If it were a 7.3L, people seem to be willing to pay the moon (hence my whole point)

There are some that reach $30K, but most are nearer $20K

Here's a 2001 Excursion 7.3 Diesel that actually sold after 7 bids for $23,100:
Ford : Excursion EXCURSION 7.3 Limited Ford : Excursion EXCURSION 7.3 Limited | eBay
Wait a minute...

So possibly the nicest low-miles 7.3 Excursion for sale in the world, (nice colors, close to showroom condition), sells for $23k with a sales audience of everyone in the world looking for one and you are saying that others sell for $30k??

Please show me the $30k one. I'm dying to see that. The one in the link is worth $23k all day long and twice on Sunday. It's a chance to buy basically a brand-new vehicle that is no longer made and is extremely desirable. It would cost $75,000 new today if Ford made it. It will hold its value extremely well if it's kept in nice condition. It will always be the lowest mileage one around, unless they start putting 25k miles a year on it, in which case the fuel savings and retained resale value will definitely pay for itself over a large gas SUV.

If future trends in fuel prices continue to go in the upward direction, (a certainty), diesel over gas large SUVs will become more desirable, not less in the marketplace. You are already seeing this.

It is true that people use emotion in choosing vehicles, I prefer to just think of it as preference. You get annoyed when you think that the market is "wrong" for something, but in reality it's not. I would not want to own a V-10 Excursion. If someone gave me one for free, I'd be trying to dump it the next day. I simply do not want to own it. The fuel cost is a huge factor, it would cost me hundreds of dollars a week to drive it and I would not enjoy driving it like I would a diesel. 8k lb. trucks with massive gas engines and 4wd do not get 10 mpg in the real world. They get closer to 6-7mpg in my real world experience, and that is owning and renting HD PUs and vans with large gas engines.

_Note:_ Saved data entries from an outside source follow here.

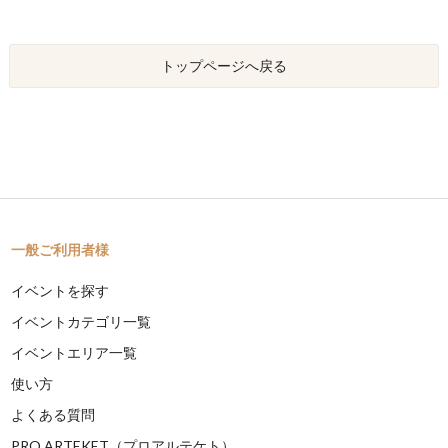
トップページへ戻る
一般ご利用者様
イベントを探す
イベントカテゴリ一覧
イベントエリア一覧
使い方
よくある質問
PRO ARTEKET（プロアルテケト）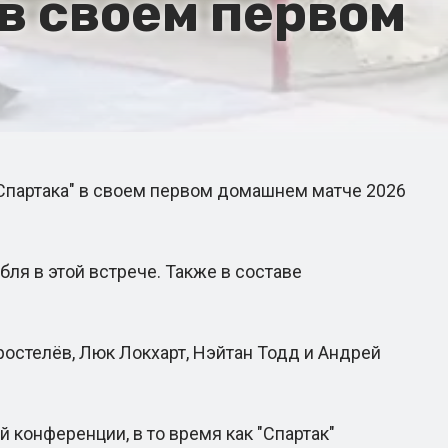
 в своем первом
"Спартака" в своем первом домашнем матче 2026
я в этой встрече. Также в составе
остелёв, Люк Локхарт, Нэйтан Тодд и Андрей
 конференции, в то время как "Спартак"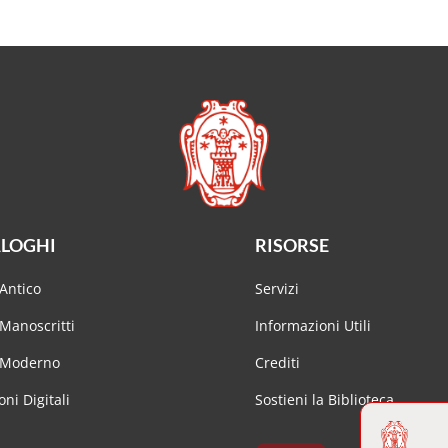
LOGHI
RISORSE
Antico
Servizi
Manoscritti
Informazioni Utili
 Moderno
Crediti
oni Digitali
Sostieni la Biblioteca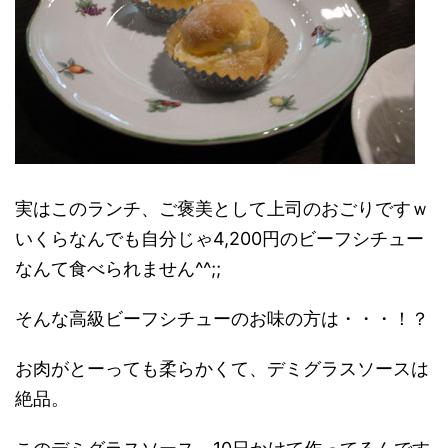
実はこのランチ、ご褒美として上司のおごりですｗ
いくらなんでも自分じゃ4,200円のビーフシチュー
なんて食べられません^^;;
そんな高級ビーフシチューのお味の方は・・・！？
お肉がとーっても柔らかくて、デミグラスソースは
絶品。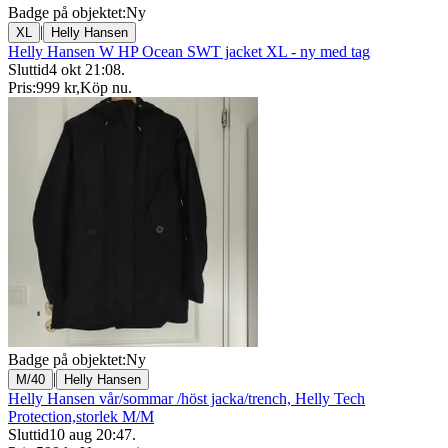
Badge på objektet:
Ny
|
XL
Helly Hansen
Helly Hansen W HP Ocean SWT jacket XL - ny med tag
Sluttid
4 okt 21:08
.
Pris:
999 kr
,
Köp nu
.
Badge på objektet:
Ny
|
M/40
Helly Hansen
Helly Hansen vår/sommar /höst jacka/trench, Helly Tech
Protection,storlek M/M
Sluttid
10 aug 20:47
.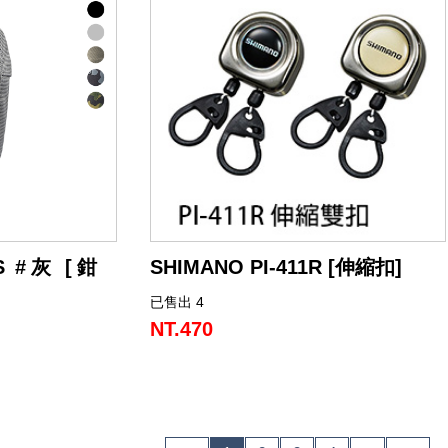
1S #灰 [鉗
SHIMANO PI-411R [伸縮扣]
已售出 4
可以附加兩種類型的配件！
NT.470
用於包包、背心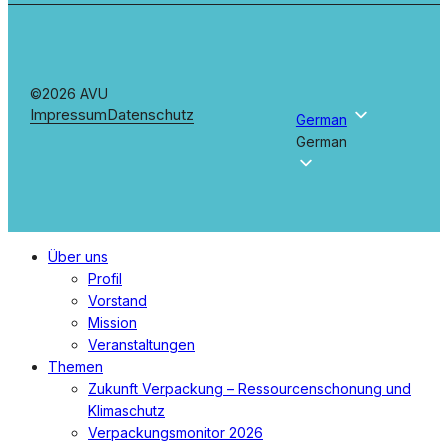
©2026 AVU
Impressum
Datenschutz
German
German
Menü
Über uns
schließen
Profil
Vorstand
Mission
Veranstaltungen
Themen
Zukunft Verpackung – Ressourcenschonung und
Klimaschutz
Verpackungsmonitor 2026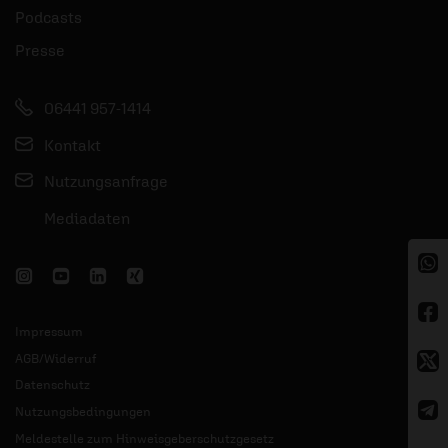
Podcasts
Presse
06441 957-1414
Kontakt
Nutzungsanfrage
Mediadaten
Impressum
AGB/Widerruf
Datenschutz
Nutzungsbedingungen
Meldestelle zum Hinweisgeberschutzgesetz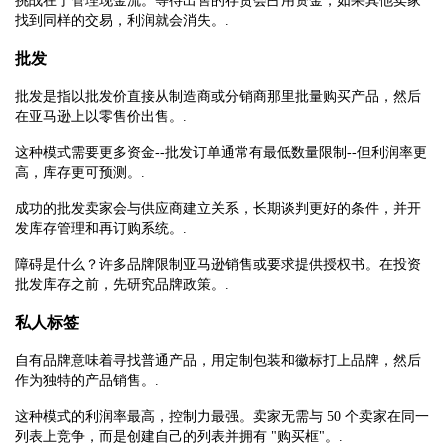
挑战在于管理现金流。等待出售的存货会占用资金，如果其他卖家
找到同样的交易，利润就会消失。.
批发
批发是指以批发价直接从制造商或分销商那里批量购买产品，然后
在亚马逊上以零售价出售。.
这种模式需要更多资金--批发订单通常有最低数量限制--但利润率更
高，库存更可预测。.
成功的批发卖家会与供应商建立关系，长期谈判更好的条件，并开
发库存管理和再订购系统。.
障碍是什么？许多品牌限制亚马逊销售或要求提供授权书。在投资
批发库存之前，先研究品牌政策。.
私人标签
自有品牌意味着寻找普通产品，用定制包装和徽标打上品牌，然后
作为独特的产品销售。.
这种模式的利润率最高，控制力最强。卖家无需与 50 个卖家在同一
列表上竞争，而是创建自己的列表并拥有 "购买框"。.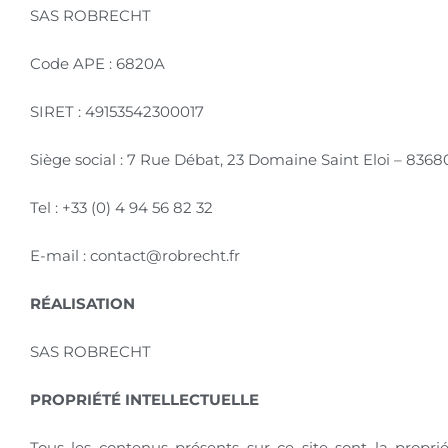
SAS ROBRECHT
Code APE : 6820A
SIRET : 49153542300017
Siège social : 7 Rue Débat, 23 Domaine Saint Eloi – 836
Tel : +33 (0) 4 94 56 82 32
E-mail : contact@robrecht.fr
RÉALISATION
SAS ROBRECHT
PROPRIÉTÉ INTELLECTUELLE
Tous les contenus présents sur ce site sont la propri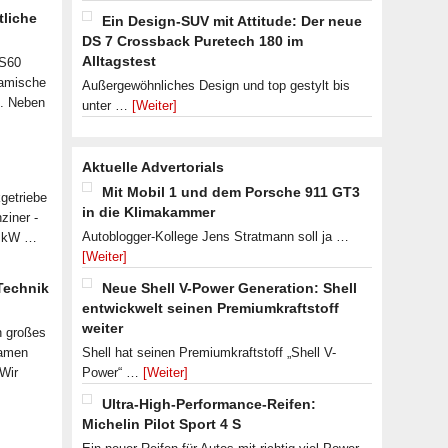
tliche
Ein Design-SUV mit Attitude: Der neue
DS 7 Crossback Puretech 180 im
Alltagstest
 S60
namische
Außergewöhnliches Design und top gestylt bis
n. Neben
unter …
[Weiter]
Aktuelle Advertorials
Mit Mobil 1 und dem Porsche 911 GT3
getriebe
in die Klimakammer
ziner -
Autoblogger-Kollege Jens Stratmann soll ja …
07 kW …
[Weiter]
 Technik
Neue Shell V-Power Generation: Shell
entwickwelt seinen Premiumkraftstoff
weiter
n großes
samen
Shell hat seinen Premiumkraftstoff „Shell V-
 Wir
Power“ …
[Weiter]
Ultra-High-Performance-Reifen:
Michelin Pilot Sport 4 S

Everyone is not wrong about diesels. They are the better choice and the market reflects it. Resale and how everyone else regards something greatly affects the value of said item. Kind of like a house in Minnesota vs. a house in coastal California. You can argue all day about whether it's "really worth it". It's worth it if everyone else agrees that it's worth it. And the resale value matters on houses and vehicles, and affects the *real price*.